With the ransomware showing no signs of slowing down, an enterprising researcher named Marcus Hutchins managed to effectively stop WannaCry dead in its tracks by inadvertently enabling a kill-switch. As we noted last week, WannaCry at the point of infection attempts to communicate with a domain name consisting of a long string of nonsensical characters. If the domain is registered, WannaCry will stop spreading. If the domain is not registered, WannaCry will go on about its havoc-wreaking business.
After taking a look at the WannaCry code, Hutchins spotted an odd-looking domain name and out of mere curiosity registered it, having no idea at the time that he was enabling the ransomware’s kill-switch. Without question, Hutchins’ action here helped stopped the malware from spreading even wider, but not before it managed to infect more than 300,000 computers across the globe.
Interestingly enough, security researchers now claim that there’s a clever and concerted campaign to bring the malware back from the dead. The strategy? Taking the kill-switch domain off-line by any means necessary.
According to a report from Wired, botnets are now being mobilized to launch a DDoS attack against the kill-switch domain.

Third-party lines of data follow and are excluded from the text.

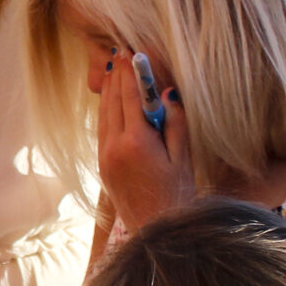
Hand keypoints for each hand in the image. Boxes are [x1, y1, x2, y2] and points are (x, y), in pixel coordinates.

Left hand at [96, 49, 194, 231]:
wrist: (156, 232)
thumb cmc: (177, 195)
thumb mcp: (183, 157)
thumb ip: (175, 122)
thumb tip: (167, 92)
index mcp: (136, 142)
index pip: (131, 98)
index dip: (130, 73)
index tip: (130, 53)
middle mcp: (114, 147)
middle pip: (112, 103)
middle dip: (116, 77)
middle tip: (118, 53)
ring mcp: (105, 157)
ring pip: (103, 115)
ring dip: (108, 92)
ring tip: (113, 70)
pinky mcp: (103, 166)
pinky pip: (102, 130)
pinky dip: (107, 111)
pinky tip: (111, 103)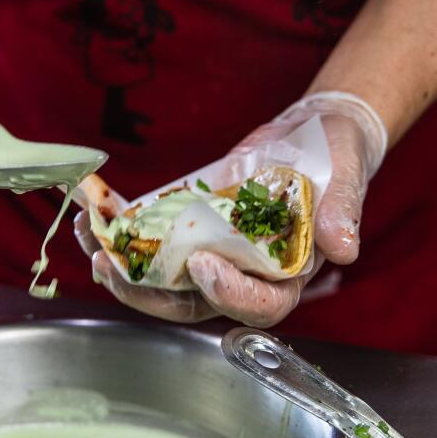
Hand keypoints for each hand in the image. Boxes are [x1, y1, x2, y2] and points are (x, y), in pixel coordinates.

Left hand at [75, 92, 387, 326]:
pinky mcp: (191, 228)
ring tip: (91, 237)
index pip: (259, 304)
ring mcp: (213, 252)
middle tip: (111, 266)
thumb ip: (341, 211)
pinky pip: (153, 242)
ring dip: (121, 265)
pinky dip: (121, 231)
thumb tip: (344, 247)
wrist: (316, 133)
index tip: (203, 265)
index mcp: (288, 274)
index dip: (229, 294)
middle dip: (147, 292)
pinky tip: (96, 213)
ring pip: (162, 278)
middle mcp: (245, 273)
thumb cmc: (337, 159)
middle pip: (193, 303)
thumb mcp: (346, 177)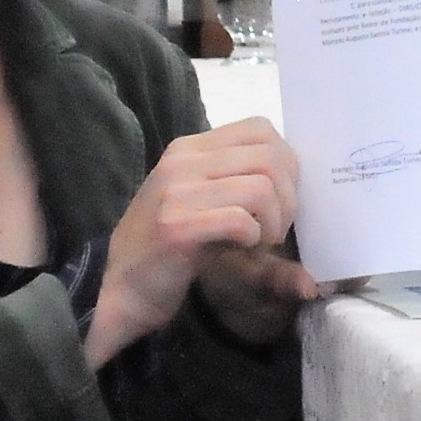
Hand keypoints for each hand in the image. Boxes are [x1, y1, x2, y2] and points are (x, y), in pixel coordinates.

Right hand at [86, 119, 311, 364]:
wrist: (119, 292)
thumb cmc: (170, 250)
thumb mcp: (208, 207)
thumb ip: (245, 188)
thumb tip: (300, 179)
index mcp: (190, 149)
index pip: (260, 128)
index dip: (287, 163)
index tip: (282, 197)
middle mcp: (181, 162)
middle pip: (269, 157)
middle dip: (289, 197)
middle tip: (275, 228)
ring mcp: (175, 192)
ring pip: (261, 187)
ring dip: (274, 221)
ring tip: (260, 240)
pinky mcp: (175, 227)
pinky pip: (240, 220)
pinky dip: (253, 237)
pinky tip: (241, 248)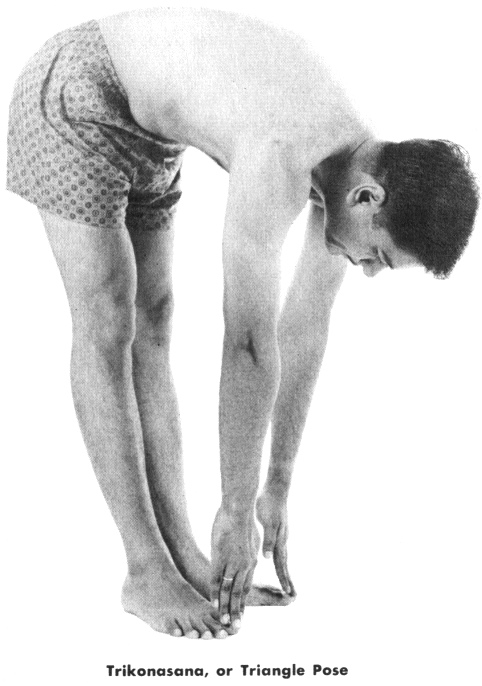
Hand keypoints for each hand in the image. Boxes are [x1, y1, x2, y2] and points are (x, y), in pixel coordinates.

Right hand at [210, 507, 259, 628]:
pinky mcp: (220, 559)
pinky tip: (214, 604)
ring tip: (224, 622)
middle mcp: (244, 566)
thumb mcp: (251, 537)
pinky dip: (215, 594)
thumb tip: (255, 555)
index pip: (246, 586)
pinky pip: (216, 581)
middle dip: (237, 611)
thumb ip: (251, 549)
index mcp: (251, 561)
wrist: (239, 510)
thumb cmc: (244, 519)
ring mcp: (232, 564)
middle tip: (235, 627)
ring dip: (226, 608)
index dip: (243, 601)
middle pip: (240, 593)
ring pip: (229, 591)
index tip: (241, 613)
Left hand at [256, 490, 294, 596]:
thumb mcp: (267, 523)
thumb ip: (268, 540)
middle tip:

Now a few devious hackers appear to be trying to combine those two internet plagues: They’re using their own copycats of the Mirai botnet to attack WannaCry’s kill-switch. So far, researchers have managed to fight off the attacks. But in the unlikely event that the hackers succeed, the ransomware could once again start spreading unabated.
If the DDoS assault did succeed, not all WannaCry infections would immediately reignite. The ransomware stops scanning for new victims 24 hours after installing itself on a computer, says Matt Olney, a security researcher with Cisco’s Talos team. But anytime one of those infected machines reboots, it starts scanning again. “The ones that were successfully encrypted are in this zombie state, where they’re waiting to be reactivated if that domain goes away,” says Olney.
At this point, there’s no way of knowing if the folks behind WannaCry are the ones trying to resurrect the malware. Some security researchers, though, believe that the new botnet campaign is actually being carried out by folks looking to have a bit of ill-advised fun at the expense of innocent users.